(Stored records)
:::
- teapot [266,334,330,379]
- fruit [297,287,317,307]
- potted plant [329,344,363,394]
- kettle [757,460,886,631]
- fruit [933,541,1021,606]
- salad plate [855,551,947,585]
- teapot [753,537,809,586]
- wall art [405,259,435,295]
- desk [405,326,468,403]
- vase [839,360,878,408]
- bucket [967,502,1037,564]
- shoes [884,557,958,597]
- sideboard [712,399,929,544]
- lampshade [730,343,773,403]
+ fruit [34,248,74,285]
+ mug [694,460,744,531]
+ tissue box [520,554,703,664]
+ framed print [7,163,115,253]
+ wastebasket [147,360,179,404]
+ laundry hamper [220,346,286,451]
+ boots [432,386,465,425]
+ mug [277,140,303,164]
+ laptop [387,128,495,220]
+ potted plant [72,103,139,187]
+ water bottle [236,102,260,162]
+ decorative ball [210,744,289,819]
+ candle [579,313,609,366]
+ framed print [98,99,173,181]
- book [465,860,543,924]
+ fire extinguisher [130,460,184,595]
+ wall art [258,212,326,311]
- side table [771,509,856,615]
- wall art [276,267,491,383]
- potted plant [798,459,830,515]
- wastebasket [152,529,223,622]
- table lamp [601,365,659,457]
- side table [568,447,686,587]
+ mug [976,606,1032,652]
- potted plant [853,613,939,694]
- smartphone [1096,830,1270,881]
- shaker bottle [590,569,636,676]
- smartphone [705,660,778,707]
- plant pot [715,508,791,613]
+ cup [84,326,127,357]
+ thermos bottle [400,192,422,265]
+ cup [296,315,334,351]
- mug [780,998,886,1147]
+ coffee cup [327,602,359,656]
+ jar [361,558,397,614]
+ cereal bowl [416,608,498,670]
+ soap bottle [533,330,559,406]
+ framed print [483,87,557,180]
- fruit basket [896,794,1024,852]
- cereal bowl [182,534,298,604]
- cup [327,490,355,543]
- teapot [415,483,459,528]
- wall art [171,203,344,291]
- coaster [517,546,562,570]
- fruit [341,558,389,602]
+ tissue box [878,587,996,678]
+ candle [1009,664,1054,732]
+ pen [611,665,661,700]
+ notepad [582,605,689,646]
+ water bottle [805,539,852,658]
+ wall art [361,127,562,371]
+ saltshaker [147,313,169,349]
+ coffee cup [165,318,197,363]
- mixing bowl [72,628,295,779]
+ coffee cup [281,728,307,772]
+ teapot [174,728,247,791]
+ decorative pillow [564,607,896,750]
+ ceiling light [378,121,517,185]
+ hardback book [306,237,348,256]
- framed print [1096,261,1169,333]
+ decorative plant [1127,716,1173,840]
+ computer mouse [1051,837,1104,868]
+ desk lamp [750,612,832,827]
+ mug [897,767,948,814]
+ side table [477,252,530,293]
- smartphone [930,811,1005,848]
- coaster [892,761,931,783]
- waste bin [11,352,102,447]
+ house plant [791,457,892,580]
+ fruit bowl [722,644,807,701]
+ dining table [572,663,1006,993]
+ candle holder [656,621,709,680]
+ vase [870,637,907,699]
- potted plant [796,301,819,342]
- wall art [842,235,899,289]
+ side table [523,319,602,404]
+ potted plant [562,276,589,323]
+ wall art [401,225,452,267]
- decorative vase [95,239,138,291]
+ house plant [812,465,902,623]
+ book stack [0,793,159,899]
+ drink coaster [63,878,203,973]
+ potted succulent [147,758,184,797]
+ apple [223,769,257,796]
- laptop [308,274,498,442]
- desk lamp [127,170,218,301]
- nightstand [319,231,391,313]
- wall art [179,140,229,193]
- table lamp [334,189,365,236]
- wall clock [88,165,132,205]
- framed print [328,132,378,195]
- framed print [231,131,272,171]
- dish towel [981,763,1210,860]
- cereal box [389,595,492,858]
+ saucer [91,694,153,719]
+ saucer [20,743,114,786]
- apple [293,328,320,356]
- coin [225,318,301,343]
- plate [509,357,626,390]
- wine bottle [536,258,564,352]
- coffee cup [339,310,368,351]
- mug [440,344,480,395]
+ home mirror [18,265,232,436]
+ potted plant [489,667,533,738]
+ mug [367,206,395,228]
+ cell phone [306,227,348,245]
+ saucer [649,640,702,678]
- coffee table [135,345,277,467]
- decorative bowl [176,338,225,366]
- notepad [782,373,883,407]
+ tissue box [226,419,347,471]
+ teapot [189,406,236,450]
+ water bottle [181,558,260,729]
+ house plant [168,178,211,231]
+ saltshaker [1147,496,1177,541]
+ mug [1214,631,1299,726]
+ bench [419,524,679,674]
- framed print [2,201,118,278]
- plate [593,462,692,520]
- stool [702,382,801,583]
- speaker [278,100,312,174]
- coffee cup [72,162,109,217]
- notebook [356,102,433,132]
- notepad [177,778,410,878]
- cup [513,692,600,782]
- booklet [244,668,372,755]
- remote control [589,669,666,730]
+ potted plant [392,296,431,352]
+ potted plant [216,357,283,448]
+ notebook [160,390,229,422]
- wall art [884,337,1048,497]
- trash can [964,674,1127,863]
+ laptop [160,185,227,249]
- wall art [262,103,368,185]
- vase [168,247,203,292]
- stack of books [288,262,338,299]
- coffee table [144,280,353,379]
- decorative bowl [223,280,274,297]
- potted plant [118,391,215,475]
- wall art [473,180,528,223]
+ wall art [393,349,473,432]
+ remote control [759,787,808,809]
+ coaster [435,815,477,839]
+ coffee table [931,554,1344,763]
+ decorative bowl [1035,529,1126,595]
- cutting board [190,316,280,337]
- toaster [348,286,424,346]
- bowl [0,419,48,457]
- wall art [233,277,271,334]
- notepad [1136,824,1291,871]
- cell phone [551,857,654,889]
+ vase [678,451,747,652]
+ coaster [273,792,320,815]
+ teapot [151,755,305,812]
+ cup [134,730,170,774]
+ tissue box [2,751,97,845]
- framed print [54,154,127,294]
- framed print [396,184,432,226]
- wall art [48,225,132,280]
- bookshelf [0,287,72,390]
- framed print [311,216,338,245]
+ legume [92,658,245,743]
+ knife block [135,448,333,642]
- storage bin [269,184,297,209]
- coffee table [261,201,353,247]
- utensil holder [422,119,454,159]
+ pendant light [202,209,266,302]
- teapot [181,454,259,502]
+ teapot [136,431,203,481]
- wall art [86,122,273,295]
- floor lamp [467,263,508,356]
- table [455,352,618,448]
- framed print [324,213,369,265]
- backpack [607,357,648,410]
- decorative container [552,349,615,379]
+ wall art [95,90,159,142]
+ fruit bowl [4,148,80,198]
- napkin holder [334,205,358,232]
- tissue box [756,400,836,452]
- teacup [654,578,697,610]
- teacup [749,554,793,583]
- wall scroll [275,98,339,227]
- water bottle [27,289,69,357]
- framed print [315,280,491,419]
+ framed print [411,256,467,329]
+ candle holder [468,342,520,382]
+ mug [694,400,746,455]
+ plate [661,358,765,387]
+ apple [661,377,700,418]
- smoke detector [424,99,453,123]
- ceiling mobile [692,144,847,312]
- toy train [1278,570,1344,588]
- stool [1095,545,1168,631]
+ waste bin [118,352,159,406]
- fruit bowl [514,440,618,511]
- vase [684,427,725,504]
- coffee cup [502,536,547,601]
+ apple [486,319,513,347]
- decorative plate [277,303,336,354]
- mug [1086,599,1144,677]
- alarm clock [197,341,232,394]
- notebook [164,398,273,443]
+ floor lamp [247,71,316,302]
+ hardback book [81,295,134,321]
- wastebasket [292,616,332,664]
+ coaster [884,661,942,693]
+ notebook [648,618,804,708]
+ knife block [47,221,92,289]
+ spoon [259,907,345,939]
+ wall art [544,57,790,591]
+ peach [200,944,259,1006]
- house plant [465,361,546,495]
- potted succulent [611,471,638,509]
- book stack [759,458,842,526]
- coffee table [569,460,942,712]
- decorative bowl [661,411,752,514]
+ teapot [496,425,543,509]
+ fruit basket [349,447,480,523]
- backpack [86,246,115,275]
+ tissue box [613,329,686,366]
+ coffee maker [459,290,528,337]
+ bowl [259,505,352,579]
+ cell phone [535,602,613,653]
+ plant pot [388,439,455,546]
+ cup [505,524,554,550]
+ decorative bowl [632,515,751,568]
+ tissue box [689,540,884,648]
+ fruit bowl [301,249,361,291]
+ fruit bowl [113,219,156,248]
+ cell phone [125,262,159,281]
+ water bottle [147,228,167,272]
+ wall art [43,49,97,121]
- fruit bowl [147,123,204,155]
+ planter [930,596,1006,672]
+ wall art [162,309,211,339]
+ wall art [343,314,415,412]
:::
# Task requirements
Print again the lines of the entries above that fall between the line holding "- framed print [231,131,272,171]" and the line holding "potted plant [489,667,533,738]", inclusive, exactly as they stand.

# Your response
- framed print [231,131,272,171]
- dish towel [981,763,1210,860]
- cereal box [389,595,492,858]
+ saucer [91,694,153,719]
+ saucer [20,743,114,786]
- apple [293,328,320,356]
- coin [225,318,301,343]
- plate [509,357,626,390]
- wine bottle [536,258,564,352]
- coffee cup [339,310,368,351]
- mug [440,344,480,395]
+ home mirror [18,265,232,436]
+ potted plant [489,667,533,738]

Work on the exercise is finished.